SELECTED TEXT →
______

United States Department of Homeland Security, U.S. Citizenship and Immigration Services (Agency) and American Federation of Government Employees, Local 3923 (Union)

 
65 FLRA No. 151                                              
 
UNITED STATES
DEPARTMENT OF HOMELAND SECURITY
U.S. CITIZENSHIP AND IMMIGRATION SERVICES
(Agency)
 
and
 
AMERICAN FEDERATION
OF GOVERNMENT EMPLOYEES
LOCAL 3923
(Union)
 
0-AR-4727
 
_____
 
ORDER DISMISSING EXCEPTIONS
 
April 22, 2011
 
_____
 
Before the Authority: Carol Waller Pope, Chairman, and Thomas M. Beck and Ernest DuBester, Members
 
I.     Statement of the Case
 
        This matter is before the Authority on exceptions to an e-mail of Arbitrator Thomas Angelo filed by Immigration and Customs Enforcement (ICE)*under § 7122(a) of the Federal Service Labor‑Management Relations Statute (the Statute) and part 2425 of the Authority’s Regulations. The Union filed an opposition to ICE’s exceptions.

______

RECORDS TO USE →

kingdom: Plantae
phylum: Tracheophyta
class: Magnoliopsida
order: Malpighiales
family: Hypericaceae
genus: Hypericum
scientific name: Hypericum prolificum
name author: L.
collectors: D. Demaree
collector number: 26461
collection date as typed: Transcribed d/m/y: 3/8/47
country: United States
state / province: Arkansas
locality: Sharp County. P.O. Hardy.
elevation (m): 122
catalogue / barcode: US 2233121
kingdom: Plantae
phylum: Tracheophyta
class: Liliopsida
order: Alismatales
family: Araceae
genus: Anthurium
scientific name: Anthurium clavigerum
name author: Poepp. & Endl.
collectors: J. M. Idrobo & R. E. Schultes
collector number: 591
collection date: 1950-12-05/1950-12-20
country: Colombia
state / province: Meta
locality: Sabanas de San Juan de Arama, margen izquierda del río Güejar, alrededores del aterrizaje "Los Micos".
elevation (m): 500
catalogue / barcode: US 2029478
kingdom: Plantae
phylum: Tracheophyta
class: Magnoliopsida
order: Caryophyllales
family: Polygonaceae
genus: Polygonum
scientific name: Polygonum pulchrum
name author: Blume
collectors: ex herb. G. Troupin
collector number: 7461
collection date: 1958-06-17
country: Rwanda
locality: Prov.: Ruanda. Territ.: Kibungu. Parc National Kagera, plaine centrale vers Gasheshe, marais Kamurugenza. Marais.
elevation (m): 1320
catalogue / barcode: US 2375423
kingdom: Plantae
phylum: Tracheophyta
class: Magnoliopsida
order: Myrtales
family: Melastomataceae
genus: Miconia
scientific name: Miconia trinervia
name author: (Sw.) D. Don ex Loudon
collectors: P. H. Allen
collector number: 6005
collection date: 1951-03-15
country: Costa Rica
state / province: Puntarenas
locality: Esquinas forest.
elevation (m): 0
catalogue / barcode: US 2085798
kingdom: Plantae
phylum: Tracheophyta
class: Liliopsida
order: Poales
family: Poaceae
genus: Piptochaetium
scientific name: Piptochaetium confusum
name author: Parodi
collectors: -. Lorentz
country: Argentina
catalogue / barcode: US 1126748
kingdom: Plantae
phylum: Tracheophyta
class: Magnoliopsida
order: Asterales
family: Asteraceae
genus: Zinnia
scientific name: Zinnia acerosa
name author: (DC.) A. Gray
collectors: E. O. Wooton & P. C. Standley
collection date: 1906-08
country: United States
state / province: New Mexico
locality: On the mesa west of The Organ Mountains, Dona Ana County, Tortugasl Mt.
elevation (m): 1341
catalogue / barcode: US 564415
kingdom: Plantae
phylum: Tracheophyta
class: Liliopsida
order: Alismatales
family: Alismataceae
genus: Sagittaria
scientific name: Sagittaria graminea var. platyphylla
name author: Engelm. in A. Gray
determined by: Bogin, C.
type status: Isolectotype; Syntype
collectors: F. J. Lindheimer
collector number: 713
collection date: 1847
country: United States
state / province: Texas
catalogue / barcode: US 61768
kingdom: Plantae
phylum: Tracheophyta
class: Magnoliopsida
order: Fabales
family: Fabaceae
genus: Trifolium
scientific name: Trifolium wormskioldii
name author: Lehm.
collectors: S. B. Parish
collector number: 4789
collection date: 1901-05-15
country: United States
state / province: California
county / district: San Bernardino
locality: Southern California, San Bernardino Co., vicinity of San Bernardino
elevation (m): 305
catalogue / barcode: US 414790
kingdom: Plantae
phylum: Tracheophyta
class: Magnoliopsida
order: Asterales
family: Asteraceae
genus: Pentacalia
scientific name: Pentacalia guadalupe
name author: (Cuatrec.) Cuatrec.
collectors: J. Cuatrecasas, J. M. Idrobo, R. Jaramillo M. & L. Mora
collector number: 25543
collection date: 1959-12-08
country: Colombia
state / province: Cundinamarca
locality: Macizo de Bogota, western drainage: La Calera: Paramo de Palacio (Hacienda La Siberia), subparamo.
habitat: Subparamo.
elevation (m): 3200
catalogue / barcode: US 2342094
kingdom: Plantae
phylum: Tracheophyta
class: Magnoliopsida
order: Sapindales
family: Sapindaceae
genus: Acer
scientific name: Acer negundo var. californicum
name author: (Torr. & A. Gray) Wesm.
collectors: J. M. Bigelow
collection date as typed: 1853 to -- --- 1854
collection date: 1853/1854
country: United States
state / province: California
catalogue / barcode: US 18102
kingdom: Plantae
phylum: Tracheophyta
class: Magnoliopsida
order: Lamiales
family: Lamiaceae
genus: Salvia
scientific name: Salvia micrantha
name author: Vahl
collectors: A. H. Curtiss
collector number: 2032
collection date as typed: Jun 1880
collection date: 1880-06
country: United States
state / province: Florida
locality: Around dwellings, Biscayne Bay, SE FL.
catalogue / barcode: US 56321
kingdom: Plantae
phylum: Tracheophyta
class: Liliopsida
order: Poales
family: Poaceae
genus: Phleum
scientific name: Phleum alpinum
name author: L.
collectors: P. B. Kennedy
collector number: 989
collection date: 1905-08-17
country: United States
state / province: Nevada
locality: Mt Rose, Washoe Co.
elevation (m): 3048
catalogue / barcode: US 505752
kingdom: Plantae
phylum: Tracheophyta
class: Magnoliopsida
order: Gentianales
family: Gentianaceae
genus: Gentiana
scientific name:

______

OBJECTIVES →
a. In the FLRA order, whose e-mail are the exceptions directed at?
b. Please extract every line of the listing that contains the word "elevation". Case counts.
The listing has no connection to the FLRA order.

RESULTS OF THE TASKS →
a. Arbitrator Thomas Angelo

b.
elevation (m): 122
elevation (m): 500
elevation (m): 1320
elevation (m): 0
elevation (m): 1341
elevation (m): 305
elevation (m): 3200
elevation (m): 3048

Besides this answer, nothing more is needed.